The Dutch experience is instructive here. After World War II, the Dutch government was concerned that the country would return to the economic depression of the 1930s. There were impassioned debates about the future of the Dutch economy. These debates resulted in the establishment of the Economic and Social Council (SER). Over time, the SER has become one of the most important sources of consultation for the government and parliament alike in constructing socio-economic policies. The Dutch experience has meant that there are independent experts in the Economic and Social Council, in addition to private sector institutions and the trade union. This independent council is funded by the private sector and receives 16 million euros annually.
The role of the Dutch Social and Economic Council has evolved since the 1950s. It now provides consultations on various topics such as macroeconomic structure, pension systems, and transportation and industry strategies. Mahathir is also proud of Malaysia’s experience in providing an unprecedented model of cooperation between the public and private sectors. He claims that no country in the world has surpassed Malaysia in this type of cooperation. However, various Western journalists have accused him of favouring the private sector over the public.
This is not a call to establish councils, bodies, and committees, but rather a call for more discussion and reflection that can generate mechanisms to deal with current circumstances and create effective private sector engagement. We have already established councils, but we are not fully satisfied with these and are seeking new ideas in light of the current changes. What is the appropriate mechanism? How mature are our civil institutions? Is it preferable to select members by self-nomination or by appointment?

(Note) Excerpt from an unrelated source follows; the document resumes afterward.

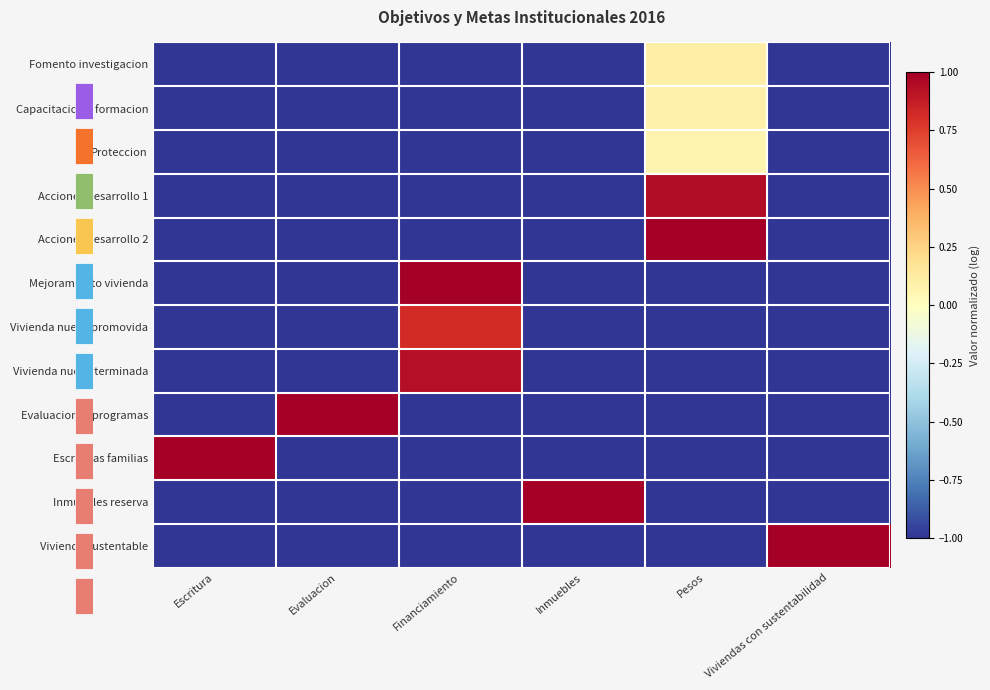

List the labels in order of Fomento investigacion value, smallest first.

Escritura, Evaluacion, Financiamiento, Inmuebles, Viviendas con sustentabilidad, Pesos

There are three main components in ensuring an integrated vision for the formulation of socio-economic policies. The first is the public sector, which should be responsible for setting policies. The second is the private sector, which should drive economic growth, and the third is made up of independent experts who can ensure impartiality and provide objective opinions. Such experts are called Crown Members in the Netherlands.
Countries can adopt these mechanisms to engage all stakeholders in the process of formulating the economic and social policies, despite having other specialised chambers of commerce and parliament. Building public policy requires rich experiences and a deep understanding of details. These can only be obtained by going to the field or by drawing upon the advice of experts and specialists. Both methods require management and strategic capabilities. Advisory institutions provide room for engagement, dialogue, and diversity of experiences, as well as fostering an ability to overcome challenges in the field.
We can also learn from our previous experience with the National Programme for Enhancing Economic Diversification, launched in 2016. This programme took an unprecedented step towards enhancing partnership between the public and private sectors. The discussion sessions between the two sectors, hosted by the Thinking Unit at the Diwan of Royal Court, were also helpful but unfortunately stopped. A first step to partnership would be reinstating similar opportunities for productive dialogue.